While the disparity between Americas riches and the rest of the world’s poverty is not new, what’s noteworthy to me is that despite this richness we often still long for more. Very few of us are content with the things that we have and the incessant desire to acquire is pronounced within us. While Americans may have the fewest reasons for these desires, I don’t believe the ailment is confined to us. All over the world people long for more than what they have, even if what they have is more than enough.
Which brings me to my point (About time! – some of you might say). No matter how wonderful something is at its nascent, oftentimes we lose the sense of awe as time passes. I think this is the cause of so many failed marriages. It’s not that the person isn’t as wonderful as they first were, it’s that their magnificence is less appreciated by the other. And when appreciation dies, love is often the second victim. That is why a heartfelt e-mail, a special gift, or an act of service can lose its appeal. After it becomes familiar, maybe even expected, our appreciation for it often dwindles, and we begin looking for something to replace it.
While this may be detrimental in our human relationships, its perilous in our relationship with God.
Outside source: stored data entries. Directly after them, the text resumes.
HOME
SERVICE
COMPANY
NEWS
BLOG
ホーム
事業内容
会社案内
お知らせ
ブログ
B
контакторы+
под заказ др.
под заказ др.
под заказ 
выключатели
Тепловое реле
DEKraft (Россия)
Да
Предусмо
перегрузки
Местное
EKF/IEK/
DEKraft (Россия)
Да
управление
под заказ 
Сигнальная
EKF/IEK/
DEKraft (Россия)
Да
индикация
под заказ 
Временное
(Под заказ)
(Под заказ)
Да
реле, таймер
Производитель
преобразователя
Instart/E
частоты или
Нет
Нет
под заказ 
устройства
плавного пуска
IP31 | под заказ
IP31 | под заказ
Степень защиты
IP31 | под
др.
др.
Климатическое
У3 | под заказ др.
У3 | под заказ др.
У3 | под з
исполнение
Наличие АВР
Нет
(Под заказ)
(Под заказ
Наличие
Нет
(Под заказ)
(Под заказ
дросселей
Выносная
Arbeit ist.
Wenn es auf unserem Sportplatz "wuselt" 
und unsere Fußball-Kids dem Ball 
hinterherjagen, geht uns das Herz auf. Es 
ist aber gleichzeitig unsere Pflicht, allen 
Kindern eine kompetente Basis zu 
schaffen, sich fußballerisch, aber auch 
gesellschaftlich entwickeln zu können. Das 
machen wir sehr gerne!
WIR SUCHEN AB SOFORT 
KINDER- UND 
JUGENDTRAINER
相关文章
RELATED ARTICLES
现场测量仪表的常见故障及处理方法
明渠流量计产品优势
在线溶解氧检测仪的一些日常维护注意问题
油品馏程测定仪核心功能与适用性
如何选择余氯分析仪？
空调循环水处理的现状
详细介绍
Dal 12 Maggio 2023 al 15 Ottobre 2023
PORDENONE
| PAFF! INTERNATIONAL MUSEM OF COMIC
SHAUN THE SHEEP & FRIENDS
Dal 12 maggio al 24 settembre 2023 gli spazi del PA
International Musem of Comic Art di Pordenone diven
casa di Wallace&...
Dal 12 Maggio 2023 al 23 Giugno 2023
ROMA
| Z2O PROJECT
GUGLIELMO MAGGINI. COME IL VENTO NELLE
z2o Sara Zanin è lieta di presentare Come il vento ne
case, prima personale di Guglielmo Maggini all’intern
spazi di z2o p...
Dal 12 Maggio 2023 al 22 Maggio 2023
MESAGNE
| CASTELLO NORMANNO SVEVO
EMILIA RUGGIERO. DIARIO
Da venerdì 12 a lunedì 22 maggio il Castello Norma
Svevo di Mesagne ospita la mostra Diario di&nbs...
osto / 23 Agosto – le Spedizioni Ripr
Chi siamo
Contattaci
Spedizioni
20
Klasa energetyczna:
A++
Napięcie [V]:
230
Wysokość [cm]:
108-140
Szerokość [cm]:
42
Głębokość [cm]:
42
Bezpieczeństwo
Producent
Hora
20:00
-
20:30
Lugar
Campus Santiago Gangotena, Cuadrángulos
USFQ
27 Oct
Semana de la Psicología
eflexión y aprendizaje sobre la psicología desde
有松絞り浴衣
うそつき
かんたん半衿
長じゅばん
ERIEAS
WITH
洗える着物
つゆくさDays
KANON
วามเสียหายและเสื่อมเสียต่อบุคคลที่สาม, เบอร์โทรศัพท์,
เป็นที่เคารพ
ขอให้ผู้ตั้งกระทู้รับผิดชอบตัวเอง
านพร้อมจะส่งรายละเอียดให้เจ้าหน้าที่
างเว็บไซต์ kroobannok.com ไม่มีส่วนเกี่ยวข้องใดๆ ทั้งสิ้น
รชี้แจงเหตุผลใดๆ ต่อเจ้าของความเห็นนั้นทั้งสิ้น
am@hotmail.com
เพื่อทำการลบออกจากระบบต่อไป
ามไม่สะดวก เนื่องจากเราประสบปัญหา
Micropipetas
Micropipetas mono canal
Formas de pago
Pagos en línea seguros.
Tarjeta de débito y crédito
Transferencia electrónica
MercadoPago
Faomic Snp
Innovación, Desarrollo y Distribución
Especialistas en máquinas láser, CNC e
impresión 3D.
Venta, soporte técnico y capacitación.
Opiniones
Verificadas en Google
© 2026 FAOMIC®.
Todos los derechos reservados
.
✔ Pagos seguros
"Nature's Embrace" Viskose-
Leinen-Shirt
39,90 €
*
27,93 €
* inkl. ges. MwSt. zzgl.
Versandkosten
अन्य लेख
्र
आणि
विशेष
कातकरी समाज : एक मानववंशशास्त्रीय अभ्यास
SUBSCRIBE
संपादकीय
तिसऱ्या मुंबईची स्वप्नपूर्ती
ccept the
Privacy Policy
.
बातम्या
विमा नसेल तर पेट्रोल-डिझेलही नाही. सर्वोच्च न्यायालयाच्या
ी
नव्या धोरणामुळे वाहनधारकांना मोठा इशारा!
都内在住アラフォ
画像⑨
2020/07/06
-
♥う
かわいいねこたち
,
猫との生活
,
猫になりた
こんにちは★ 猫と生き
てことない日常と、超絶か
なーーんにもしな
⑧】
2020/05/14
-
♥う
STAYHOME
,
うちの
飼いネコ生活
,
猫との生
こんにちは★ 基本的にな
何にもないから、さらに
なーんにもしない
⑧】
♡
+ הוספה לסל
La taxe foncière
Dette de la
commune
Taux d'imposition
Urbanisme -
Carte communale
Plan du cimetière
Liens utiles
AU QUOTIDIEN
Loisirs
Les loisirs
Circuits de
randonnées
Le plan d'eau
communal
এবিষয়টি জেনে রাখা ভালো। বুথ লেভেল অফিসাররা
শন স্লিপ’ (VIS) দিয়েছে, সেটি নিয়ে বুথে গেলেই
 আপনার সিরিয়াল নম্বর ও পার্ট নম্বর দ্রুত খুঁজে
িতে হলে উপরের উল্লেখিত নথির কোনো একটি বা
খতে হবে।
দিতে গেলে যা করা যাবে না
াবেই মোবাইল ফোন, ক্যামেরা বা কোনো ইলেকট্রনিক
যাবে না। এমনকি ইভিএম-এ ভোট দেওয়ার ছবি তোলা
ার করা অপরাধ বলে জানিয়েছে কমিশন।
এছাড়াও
As the one Person who is always with us, Christ is the most susceptible to seeming commonplace. Especially for those of us who have been Christians since youth, the marvel of our salvation may lose its awesomeness in the consistent retelling of the story. And unlike an angry spouse, Christ will not vie for our attention or our gratitude. Instead, in subtle ways through the wonder of His creation, the laughter of a baby, or the spark of human kindness, He beckons us to recognize His unprecedented goodness. If we refuse to hear His call, He will not convey angry invectives of the injustice. Instead, like the Father of the Prodigal Son, He will wait for us to recognize the goodness that He provides and return home.
Because the goodness of the Father is the essence of Who He is (after all God literally is love), it has a tendency to become familiar. But in its familiarity, let us not forget, it is anything but commonplace.
*I apologize for the lack of a direct reference. I need to get better about scribbling the source down when something captures my attention. After all, I want to be a responsible little blogger.